Purification, crystallization, NMR spectroscopy and biochemical analyses of α‐phycoerythrocyanin peptides

The α‐phycoerythrocyanin subunits of the different phycoerythrocyanin complexes of the phycobilisomes from the cyanobacterium Mastigocladus laminosus perform a remarkable photochemistry. Similar to phytochromes – the photoreceptors of higher plants – the spectral properties of the molecule reversibly change according to the irradiation wavelength. To enable extensive analyses, the protein has been produced at high yield by improving purification protocols. As a result, several comparative studies on the Z ‐ and E ‐configurations of the intact α‐subunit, and also on photoactive peptides originating from nonspecific degradations of the chromoprotein, were possible. The analyses comprise absorbance, fluorescence and CD spectroscopy, crystallization, preliminary X‐ray measurements, mass spectrometry, N‐terminal amino acid sequencing and 1D NMR spectroscopy. Intact α‐phycoerythrocyanin aggregates significantly, due to hydrophobic interactions between the two N‐terminal helices.

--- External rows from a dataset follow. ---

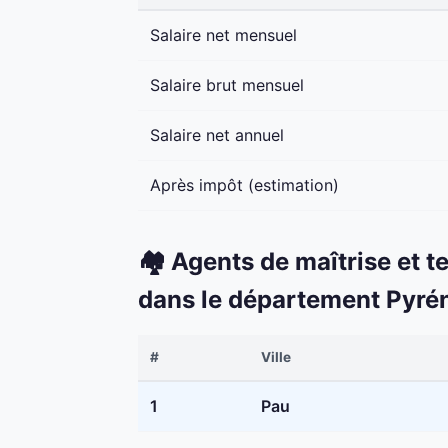
Salaire net mensuel
Salaire brut mensuel
Salaire net annuel
Après impôt (estimation)
🏘️ Agents de maîtrise et t
dans le département Pyré
#
Ville
1
Pau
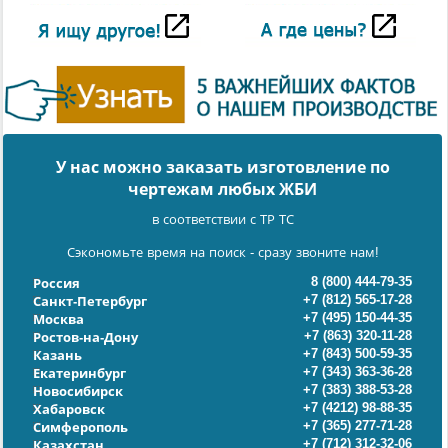
У нас можно заказать изготовление по
чертежам любых ЖБИ
в соответствии с ТР ТС
Сэкономьте время на поиск - сразу звоните нам!
8 (800) 444-79-35
Россия
+7 (812) 565-17-28
Санкт-Петербург
+7 (495) 150-44-35
Москва
+7 (863) 320-11-28
Ростов-на-Дону
+7 (843) 500-59-35
Казань
+7 (343) 363-36-28
Екатеринбург
+7 (383) 388-53-28
Новосибирск
+7 (4212) 98-88-35
Хабаровск
+7 (365) 277-71-28
Симферополь
+7 (712) 312-32-06
Казахстан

Removal of these helices reduces the aggregation but also destabilizes the protein fold. The complete subunit could be crystallized in its E ‐configuration, but the X‐ray measurement conditions must be improved. Nevertheless, NMR spectroscopy on a soluble photoactive peptide presents the first insight into the complex chromophore protein interactions that are dependent on the light induced state. The chromophore environment in the Z ‐configuration is rigid whereas other regions of the protein are more flexible. In contrast, the E ‐configuration has a mobile chromophore, especially the pyrrole ring D, while other regions of the protein rigidified compared to the Z ‐configuration.